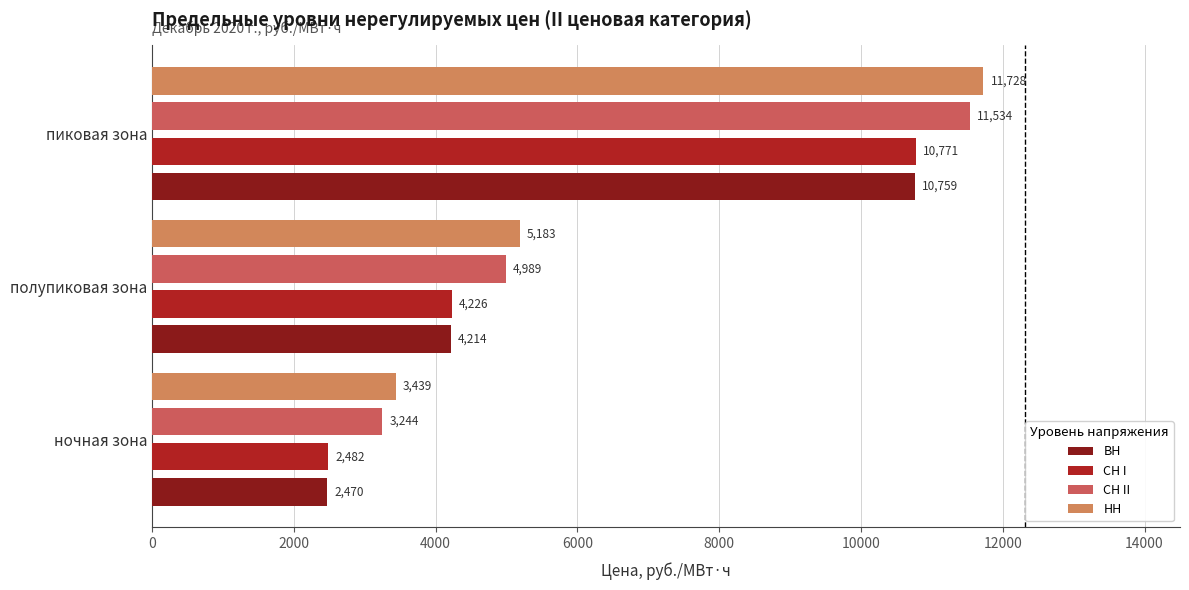

What is the difference between the second highest and minimum values in the ВН series?

1744.3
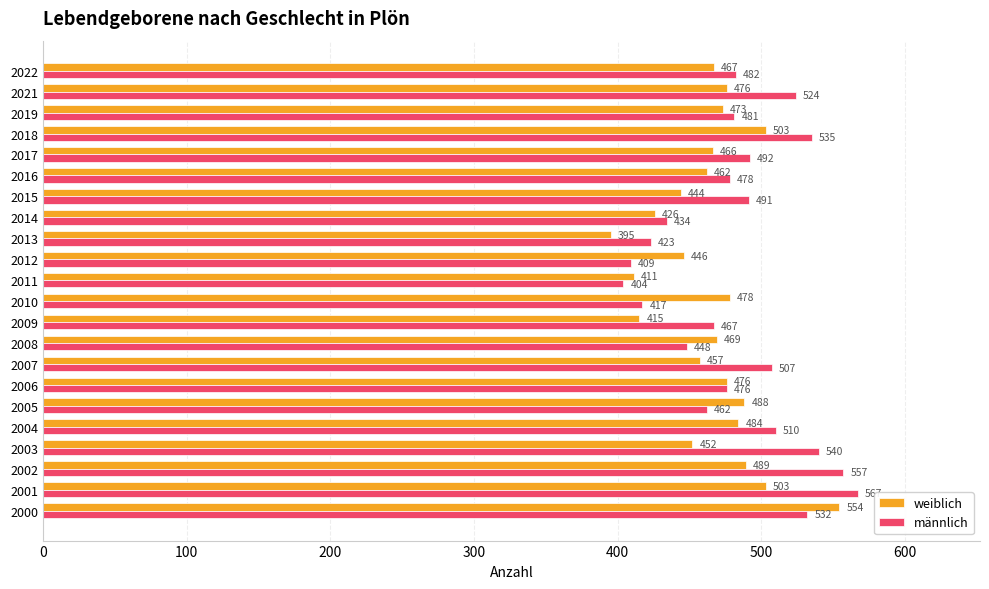

At which category is the sum across all series the highest?

2000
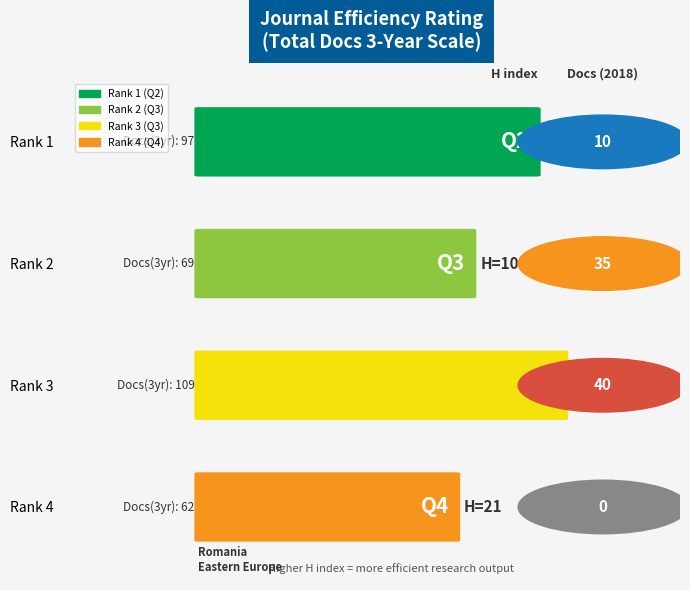

At which label does Total Docs. (3years) first exceed 97?

Q3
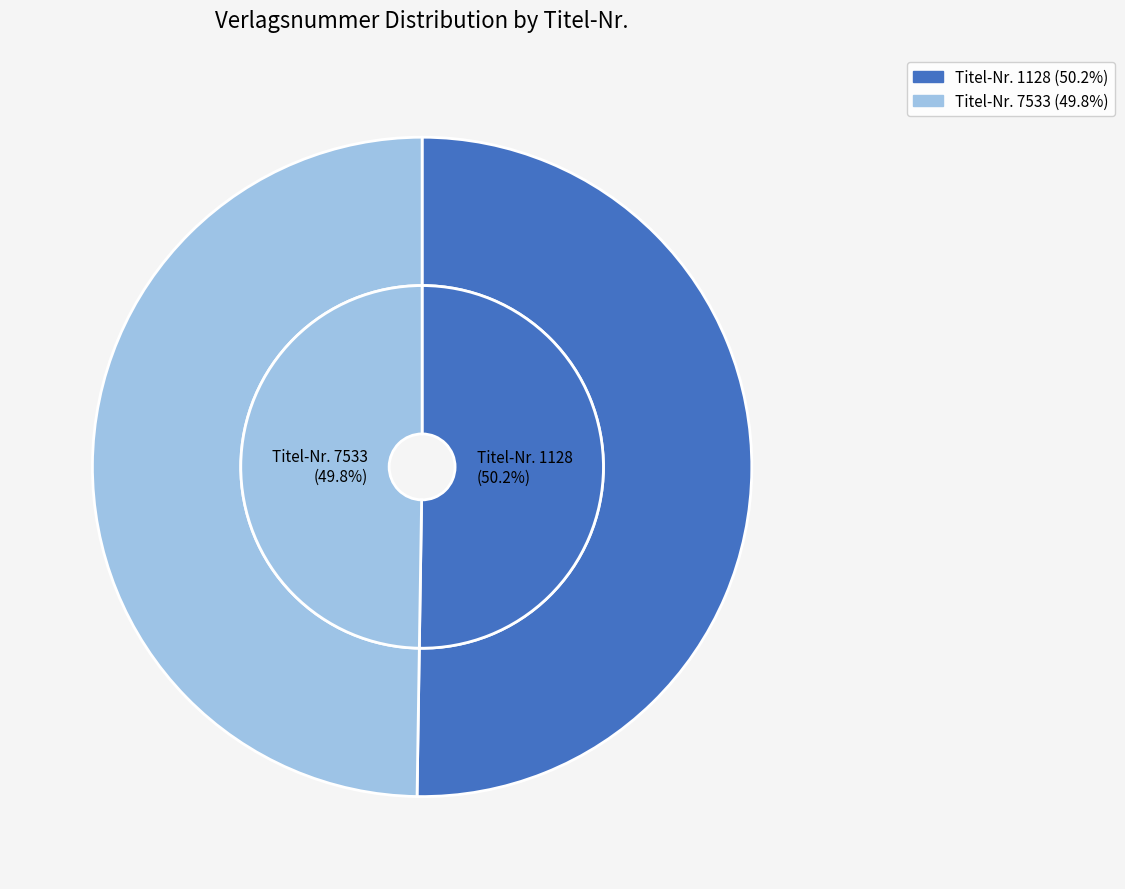

Rank the categories by value from lowest to highest.

7533, 1128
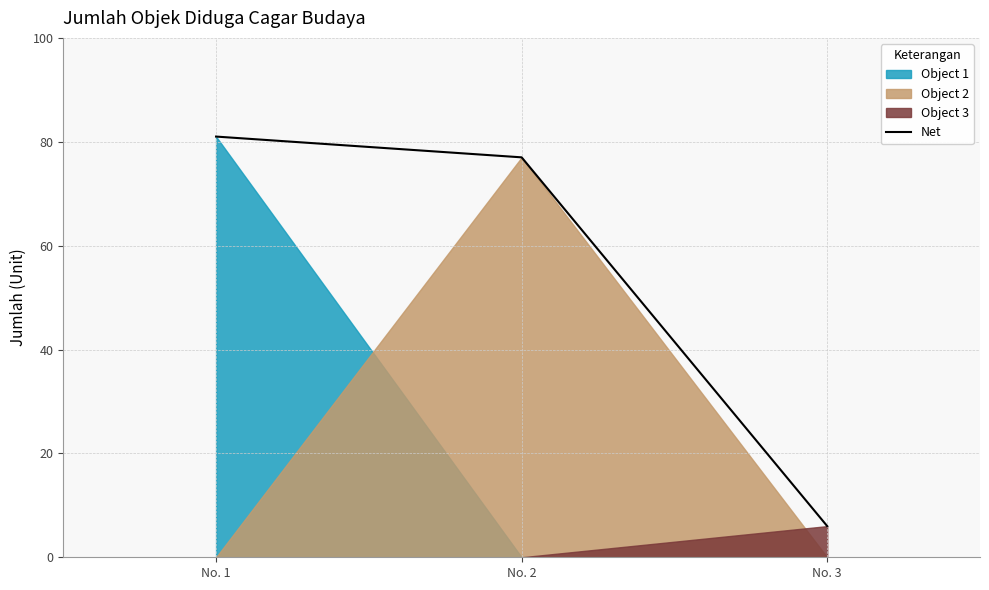

Between No. 3 and No. 1, which is larger?

No. 1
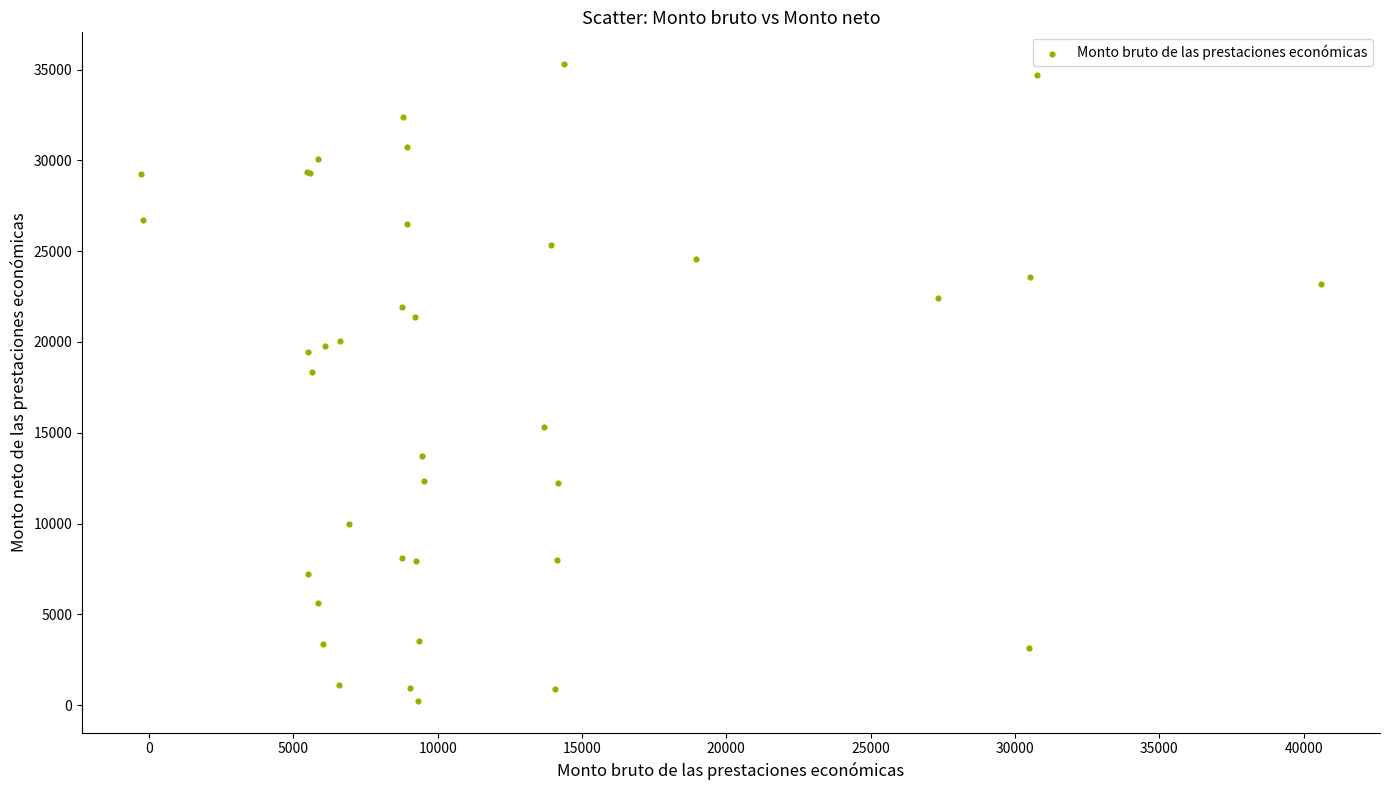

What Y value in the scatter plot is closest to 17769?

18333.3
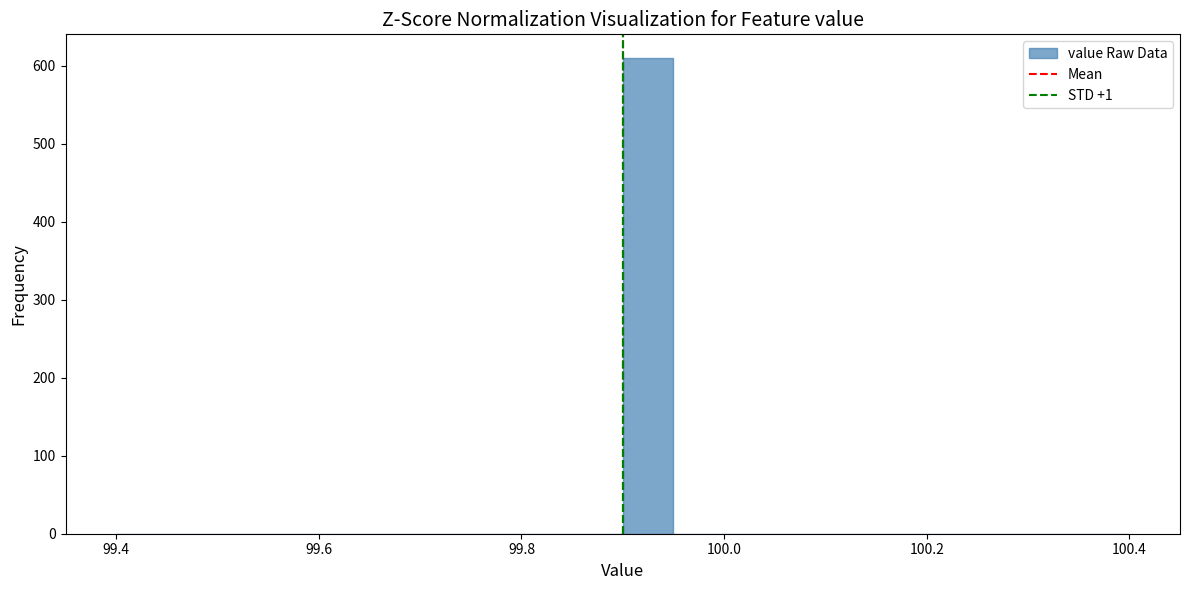

Read against the x-axis, roughly where is the centre of the tallest bar?

99.92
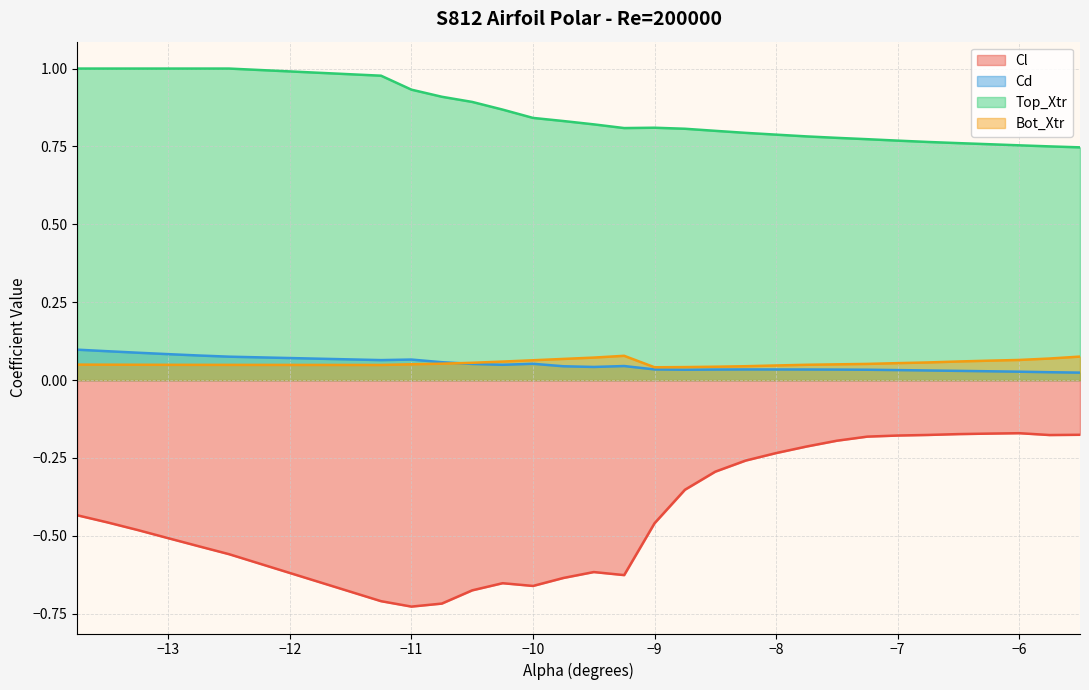

True or false: Bot_Xtr has more than 0 interior local peaks.

True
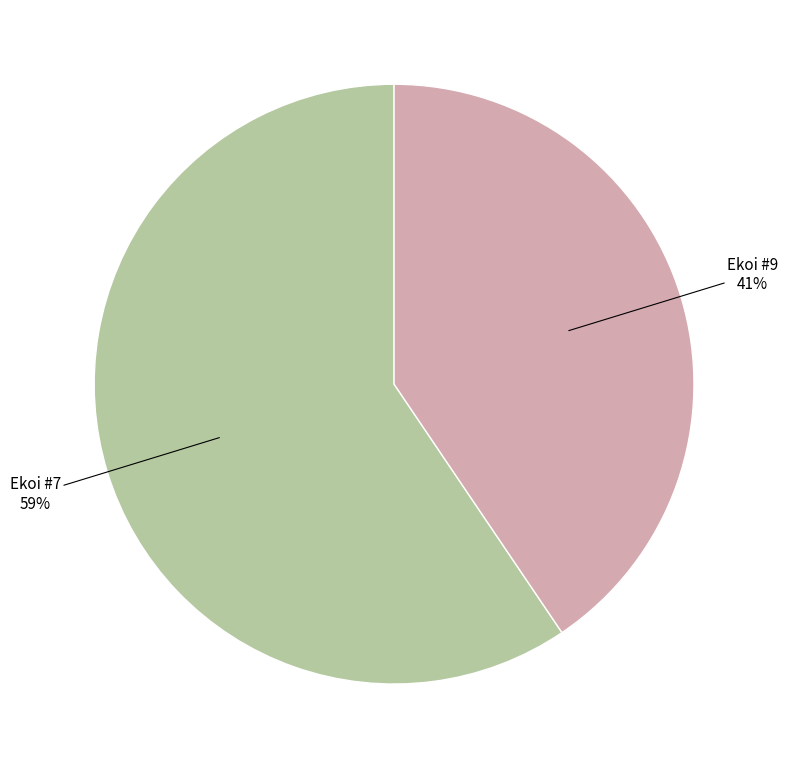

Does any single category account for the majority?

Yes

┄┄┄┄┄┄┄┄┄┄┄┄┄┄┄┄┄┄┄┄

PROBLEM DETAILS
Please lay out the lines above as a numbered list, beginning at the line that contains "Does any single" and continuing through the last line, leaving out any blank lines.

YOUR SOLUTION
1. Does any single category account for the majority?
2. Yes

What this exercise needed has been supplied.